→ **СТРАНИЦА**
==================================================

Читаем Валентин Серов полностью

И Репин любуется своим учеником, какой у него сейчас хороший вид, как ладно сидит на его плотной фигуре новенький серый редингот, как обаятелен он с этой своей розой в зубах и как она идет к его белокурым волосам, к серым глазам и розовому, совсем как у юноши, цвету лица. И весь он какой-то розовый, холеный, в хорошем настроении. И как интересно загадочно он усмехается и хмыкает, когда речь заходит о его новой работе… Когда же, когда же?.. Репин в нетерпении. И наконец таинственный груз прибыл. Ну-ну, скорее, скорее… И вот…

«По мановению маленькой ручки Серова, – рассказывал потом Репин, – который вдруг представился мне страшно похожим на Наполеона I, рабочие мигом открыли крышку, и, как Венера из раковины, предстала „Ида Рубинштейн“. Мне казалось, что потолок нашего щепочного павильона обрушился на меня и придавил к земле… Я стоял с языком, прилипнувшим к гортани…

Наконец овладел кое-как собой и спросил, и сейчас же почувствовал, что спросил глупость, как идиот…

– А это чья работа? Антон, кто это?

– Да я же: портрет Иды Рубинштейн.

– Знаешь, – продолжал я как будто во сне, – если бы я не видел сейчас тебя и не слышал ясно твоего голоса, я бы не поверил.

Какой скверный день… Ах, поскорее бы уехать домой… Ничего уже мне не хотелось видеть; ни о чем я не мог говорить. Все стоял передо мной этот слабый холст большого художника.

Что это? Гальванизированный труп? Какой жесткий рисунок: сухой, безжизненный, неестественный; какая скверная линия спины… вытянутая рука, страдающая – совсем из другой оперы – голова!.. И зачем я это видел!.. Что это с Серовым???»

Репин охает, он горячится, он никак не может успокоиться: «Серов засушил все свои черты, довел до безжизненности; проводил по ним сухо много раз. И колорит серый, мертвый… труп, да, это гальванизированный труп…»

Репин не раз говорил: «Мой главный принцип в живописи: материя как таковая. Я всегда преследовал суть: тело так тело».

Что ж? Тоже верно. Но разве в искусстве одна истина и разве любая истина раз и навсегда?

Ну да, конечно, материя как таковая… Сегодня материя как таковая, завтра материя как таковая, тридцать лет назад материя как таковая, и через тридцать лет тоже материя как таковая?! Гм-гм. Не скучно ли? Не однообразно ли?

Да полно, в этом ли реализм? Разве передать «материю», «тело» Иды Рубинштейн – это создать ее образ в той сложности, в той гармонии тела и духа, о какой он, Серов, мечтал? Разве не ясен характер Иды? Она актриса, декадентка, в ней живет дух богемы, она презирает условности… Нет, он прав, тысячу раз прав, что сделал ее именно такой. Ида Рубинштейн не могла, конечно, стать героиней ординарного портрета, какие сотни и сотни пишут ежегодно во всех странах. Пусть себе Репин доказывает что угодно. Если бы он сам взялся писать портрет Иды Рубинштейн в его обычной манере, это была бы одна из незаметнейших его работ. Кто может сказать, что серовская «Ида Рубинштейн» незаметный портрет в числе его даже лучших портретов! А ведь здесь, на выставке, висят портреты Орловой, Акимовой, Таманьо, Олив, Цетлин – все замечательные вещи. И в них соблюден репинский принцип «материя как таковая». А для Рубинштейн он не подходит.

==================================================

→ **ЦЕЛЬ ЗАДАНИЯ**
Перепишите из текста о Серове без изменений отрывок между словами «Что ж? Тоже» и «Не однообразно ли?», включая их. Опирайтесь только на текст о Серове.

==================================================

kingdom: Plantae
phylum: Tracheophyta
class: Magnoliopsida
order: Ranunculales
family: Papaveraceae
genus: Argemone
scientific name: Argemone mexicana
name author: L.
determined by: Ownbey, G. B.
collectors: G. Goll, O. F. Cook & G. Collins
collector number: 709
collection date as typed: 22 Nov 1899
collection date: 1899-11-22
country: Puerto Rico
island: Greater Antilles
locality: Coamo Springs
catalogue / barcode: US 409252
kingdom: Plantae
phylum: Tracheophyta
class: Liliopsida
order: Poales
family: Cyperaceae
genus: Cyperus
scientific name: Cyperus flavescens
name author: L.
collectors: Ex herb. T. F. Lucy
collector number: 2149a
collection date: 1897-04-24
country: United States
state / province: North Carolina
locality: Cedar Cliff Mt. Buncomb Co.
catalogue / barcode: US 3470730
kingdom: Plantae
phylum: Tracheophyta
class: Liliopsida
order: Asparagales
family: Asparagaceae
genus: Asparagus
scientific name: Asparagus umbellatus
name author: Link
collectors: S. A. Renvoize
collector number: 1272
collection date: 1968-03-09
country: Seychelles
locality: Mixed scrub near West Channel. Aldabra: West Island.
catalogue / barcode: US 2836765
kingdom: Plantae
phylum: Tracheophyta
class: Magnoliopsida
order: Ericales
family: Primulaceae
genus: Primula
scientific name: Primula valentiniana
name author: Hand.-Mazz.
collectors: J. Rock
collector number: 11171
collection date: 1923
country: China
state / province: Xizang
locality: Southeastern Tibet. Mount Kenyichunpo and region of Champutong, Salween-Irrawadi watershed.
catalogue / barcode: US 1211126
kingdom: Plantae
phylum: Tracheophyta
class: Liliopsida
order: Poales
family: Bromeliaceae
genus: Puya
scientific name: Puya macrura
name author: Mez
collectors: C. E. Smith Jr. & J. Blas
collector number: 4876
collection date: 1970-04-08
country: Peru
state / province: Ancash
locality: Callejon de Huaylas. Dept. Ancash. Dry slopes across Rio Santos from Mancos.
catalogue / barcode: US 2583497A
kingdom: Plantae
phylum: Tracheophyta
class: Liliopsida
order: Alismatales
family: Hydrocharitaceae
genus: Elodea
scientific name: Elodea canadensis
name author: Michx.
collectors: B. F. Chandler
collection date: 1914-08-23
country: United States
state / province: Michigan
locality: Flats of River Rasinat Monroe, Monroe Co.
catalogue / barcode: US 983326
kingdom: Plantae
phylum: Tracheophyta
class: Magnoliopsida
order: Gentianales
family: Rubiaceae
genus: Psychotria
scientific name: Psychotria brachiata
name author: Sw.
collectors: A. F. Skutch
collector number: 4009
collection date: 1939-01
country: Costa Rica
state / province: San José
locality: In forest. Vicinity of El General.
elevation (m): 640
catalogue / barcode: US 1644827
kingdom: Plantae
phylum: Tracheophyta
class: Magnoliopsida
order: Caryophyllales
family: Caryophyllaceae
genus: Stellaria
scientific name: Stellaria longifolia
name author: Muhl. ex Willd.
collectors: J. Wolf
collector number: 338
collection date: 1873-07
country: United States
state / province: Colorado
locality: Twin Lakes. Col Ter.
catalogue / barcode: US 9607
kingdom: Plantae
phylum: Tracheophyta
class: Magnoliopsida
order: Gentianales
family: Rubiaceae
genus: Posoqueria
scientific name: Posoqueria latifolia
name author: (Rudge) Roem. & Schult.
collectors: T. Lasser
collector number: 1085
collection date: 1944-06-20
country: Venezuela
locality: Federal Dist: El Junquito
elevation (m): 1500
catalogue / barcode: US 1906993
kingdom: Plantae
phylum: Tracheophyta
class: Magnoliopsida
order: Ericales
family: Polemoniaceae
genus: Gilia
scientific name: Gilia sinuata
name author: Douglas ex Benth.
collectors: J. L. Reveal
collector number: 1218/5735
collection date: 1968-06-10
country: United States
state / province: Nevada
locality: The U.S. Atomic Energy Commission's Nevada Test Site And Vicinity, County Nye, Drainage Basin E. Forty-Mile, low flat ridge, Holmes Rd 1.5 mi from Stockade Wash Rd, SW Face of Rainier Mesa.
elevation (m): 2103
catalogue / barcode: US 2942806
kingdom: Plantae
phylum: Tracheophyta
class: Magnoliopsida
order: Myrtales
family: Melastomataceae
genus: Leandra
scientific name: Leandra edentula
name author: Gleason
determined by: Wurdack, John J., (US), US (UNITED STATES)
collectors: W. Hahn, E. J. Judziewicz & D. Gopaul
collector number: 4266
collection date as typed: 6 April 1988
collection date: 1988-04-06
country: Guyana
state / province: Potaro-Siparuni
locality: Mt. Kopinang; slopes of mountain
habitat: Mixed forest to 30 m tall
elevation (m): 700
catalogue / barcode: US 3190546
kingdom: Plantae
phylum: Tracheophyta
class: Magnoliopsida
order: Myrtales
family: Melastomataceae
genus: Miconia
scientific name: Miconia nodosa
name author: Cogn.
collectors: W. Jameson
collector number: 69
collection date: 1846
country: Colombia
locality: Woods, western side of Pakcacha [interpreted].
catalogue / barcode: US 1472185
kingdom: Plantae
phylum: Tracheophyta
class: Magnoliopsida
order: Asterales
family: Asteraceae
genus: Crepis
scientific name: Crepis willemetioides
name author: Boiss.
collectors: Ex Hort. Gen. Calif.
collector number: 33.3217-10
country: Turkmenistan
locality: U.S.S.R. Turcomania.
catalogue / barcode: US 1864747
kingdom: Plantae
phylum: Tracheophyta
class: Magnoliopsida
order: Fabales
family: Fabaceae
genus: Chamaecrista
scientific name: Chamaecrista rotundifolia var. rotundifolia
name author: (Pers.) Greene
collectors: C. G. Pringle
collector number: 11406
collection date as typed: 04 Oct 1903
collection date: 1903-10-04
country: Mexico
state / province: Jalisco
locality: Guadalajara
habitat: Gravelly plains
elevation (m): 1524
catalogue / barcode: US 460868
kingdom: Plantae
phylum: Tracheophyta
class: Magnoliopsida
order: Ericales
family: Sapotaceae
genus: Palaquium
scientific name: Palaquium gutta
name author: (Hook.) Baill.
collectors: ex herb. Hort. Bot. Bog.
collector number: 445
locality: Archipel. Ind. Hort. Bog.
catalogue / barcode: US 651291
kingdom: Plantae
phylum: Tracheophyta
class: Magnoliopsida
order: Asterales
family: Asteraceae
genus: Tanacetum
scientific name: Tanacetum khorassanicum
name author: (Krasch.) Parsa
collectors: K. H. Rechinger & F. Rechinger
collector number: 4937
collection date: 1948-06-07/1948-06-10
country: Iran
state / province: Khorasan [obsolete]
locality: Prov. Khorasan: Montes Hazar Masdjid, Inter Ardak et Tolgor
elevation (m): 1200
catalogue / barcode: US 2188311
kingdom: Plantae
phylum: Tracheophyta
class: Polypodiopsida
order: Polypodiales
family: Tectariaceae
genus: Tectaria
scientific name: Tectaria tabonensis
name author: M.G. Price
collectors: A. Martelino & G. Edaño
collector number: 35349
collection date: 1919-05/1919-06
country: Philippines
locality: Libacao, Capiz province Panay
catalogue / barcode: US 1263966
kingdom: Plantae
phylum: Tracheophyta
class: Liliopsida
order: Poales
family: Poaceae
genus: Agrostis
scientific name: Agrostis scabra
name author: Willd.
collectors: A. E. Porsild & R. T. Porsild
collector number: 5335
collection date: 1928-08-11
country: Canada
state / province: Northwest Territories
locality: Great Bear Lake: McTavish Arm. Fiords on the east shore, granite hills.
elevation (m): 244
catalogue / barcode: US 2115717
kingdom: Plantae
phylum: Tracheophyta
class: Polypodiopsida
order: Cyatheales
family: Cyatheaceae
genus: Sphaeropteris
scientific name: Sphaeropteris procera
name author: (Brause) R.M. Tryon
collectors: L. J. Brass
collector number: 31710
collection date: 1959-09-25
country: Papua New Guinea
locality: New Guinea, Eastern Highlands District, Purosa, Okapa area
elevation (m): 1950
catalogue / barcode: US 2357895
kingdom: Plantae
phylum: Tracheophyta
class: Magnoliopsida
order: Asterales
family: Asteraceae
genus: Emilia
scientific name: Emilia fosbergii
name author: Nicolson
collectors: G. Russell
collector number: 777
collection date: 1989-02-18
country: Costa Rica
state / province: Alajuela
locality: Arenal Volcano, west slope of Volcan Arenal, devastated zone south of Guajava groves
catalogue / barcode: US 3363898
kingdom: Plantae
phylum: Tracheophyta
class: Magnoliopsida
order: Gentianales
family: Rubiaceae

==================================================

→ **ОТВЕТ**
Что ж? Тоже верно. Но разве в искусстве одна истина и разве любая истина раз и навсегда?

Ну да, конечно, материя как таковая… Сегодня материя как таковая, завтра материя как таковая, тридцать лет назад материя как таковая, и через тридцать лет тоже материя как таковая?! Гм-гм. Не скучно ли? Не однообразно ли?